Il presidente del Coni Giovanni Malagò ha parlato in conferenza stampa sulla morte del capitano della Fiorentina Davide Astori, ritrovato questa notte senza vita nella sua stanza di albergo a Udine. Il numero uno dello sport ha parlato assieme a Roberto Fabbricini, commissario della Federcalcio. Queste le parole di Malagò:  "Verso le 10 ero a un incontro di lavoro, mi ha squillato il cellulare. Era Marco Brunelli della Lega che mi ha dato la notizia, ricevuta dalla Fiorentina. Sono andati in camera a bussare perché non scendeva per la colazione e ne hanno constatato il decesso. Brunelli mi ha pregato di non esternare la notizia perché si stava aspettando che la Fiorentina si mettesse in contatto con la famiglia. Ho aspettato circa un'ora che questo avvenisse. Era giusto che la Fiorentina facesse il primo comunicato". 

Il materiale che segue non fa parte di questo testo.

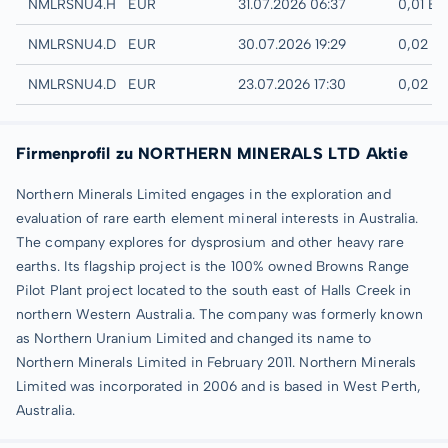
Hamburg
NMLRSNU4.HAMB
EUR
31.07.2026 06:37
0,01 E
Quotrix
NMLRSNU4.DUSD
EUR
30.07.2026 19:29
0,02 E
Düsseldorf
NMLRSNU4.DUSB
EUR
23.07.2026 17:30
0,02 E
Firmenprofil zu NORTHERN MINERALS LTD Aktie
Northern Minerals Limited engages in the exploration and
evaluation of rare earth element mineral interests in Australia.
The company explores for dysprosium and other heavy rare
earths. Its flagship project is the 100% owned Browns Range
Pilot Plant project located to the south east of Halls Creek in
northern Western Australia. The company was formerly known
as Northern Uranium Limited and changed its name to
Northern Minerals Limited in February 2011. Northern Minerals
Limited was incorporated in 2006 and is based in West Perth,
Australia.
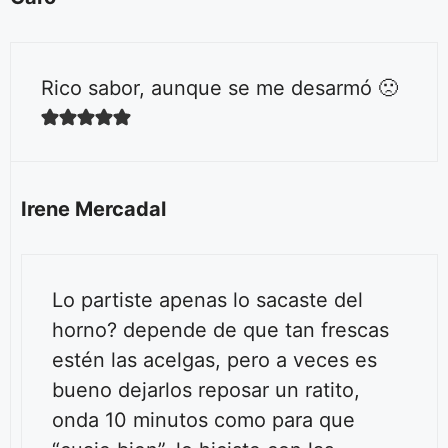
Rico sabor, aunque se me desarmó 🙁
Irene Mercadal
Lo partiste apenas lo sacaste del
horno? depende de que tan frescas
estén las acelgas, pero a veces es
bueno dejarlos reposar un ratito,
onda 10 minutos como para que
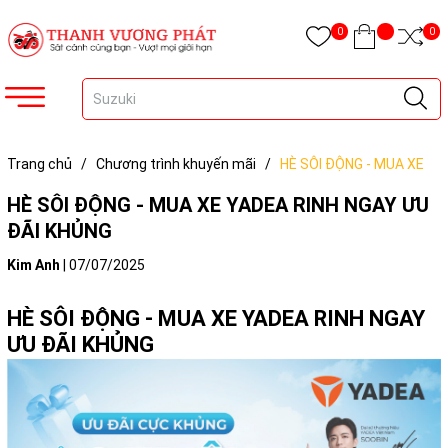
0
0
Trang chủ
/
Chương trình khuyến mãi
/
HÈ SÔI ĐỘNG - MUA XE
YADEA RINH NGAY ƯU ĐÃI KHỦNG
HÈ SÔI ĐỘNG - MUA XE YADEA RINH NGAY ƯU
ĐÃI KHỦNG
Kim Anh
|
07/07/2025
HÈ SÔI ĐỘNG - MUA XE YADEA RINH NGAY
ƯU ĐÃI KHỦNG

Sul rinvio della giornata di Serie A, Malagò ha detto: "Stavano per entrare in campo Genoa e Cagliari. Come è uscita la notizia, essendo il Cagliari e Astori molto legati, la squadra sarda ha esternato la volontà di non scendere in campo. Me lo ha comunicato Giulini. Ho contattato Preziosi e Nicchi e tutti erano d'accordo nel rinviare la partita. Nel frattempo mi sono arrivate chiamate e messaggi di presidenti di società e di Tommasi, presidente dell'AssoCalciatori, che mi rendevano partecipe che nelle altre squadre c'erano molti giocatori che non volevano scendere in campo. Ho capito che la partita che sarebbe stata maggiormente in discussione era il derby di Milano, con circa 75mila biglietti venduti. Ma tra le società che manifestavano questo stesso sentimento c'erano anche i giocatori dell'Inter. Anche Fassone del Milan era d'accordo. Ho chiamato  Minniti, il Ministro dell'Interno, per confrontarmi sul tema di potenziale ordine pubblico. Ho parlato col capo della polizia e ho manifestato la mia ferma intenzione di rinviare tutta la giornata di Serie A. Entrambi erano d'accordo e ho comunicato la decisione alla Lega. Mi ha chiamato anche Balata della Lega B che mi ha comunicato la stessa volontà". 

"Le parole stanno a zero - ha continuato Malagò -. Il calcio che io voglio è un calcio di valori, di rispetto e di condivisioni di emozioni. Non ci sono tanti momenti in cui si può dimostrare tutto questo. Ritengo che la decisione presa sia quella giusta". "Mi permetto un'altra considerazione personale. Ho parlato con alcuni medici estremamante qualificati del nostro Istituto di Medicina per lo Sport. Invito a non lasciarsi trasportare da illazioni o speculazioni. Le ipotesi tecniche rientrano nel campo di quelle che sono alcune possibili situazioni di questi casi. Ma nessun medico potrà mai dire che c'è un rimedio certo per questo tipo di morti improvvise. Ovviamente ci sarà un'autopsia che accerterà cosa è accaduto". 

"Domani c'è una riunione coi dirigenti delle società - ha concluso Malagò-. E' importante incontrarci. Ci sono già alcune ipotesi su come recuperare il turno di campionato. C'è l'ipotesi di aggiungere un turno di campionato perché l'Italia non va ai Mondiali". 

Ha parlato poi Fabbricini, Commissario della Lega: "Abbiamo cercato col presidente le situazioni migliori. E' sembrato logico rimandare tutte le partite. Potrebbe trattarsi di una cosiddetta morte bianca in cui alla fine non si trova alcuna soluzione. Ma ora lasciamo lavorare la medicina legale".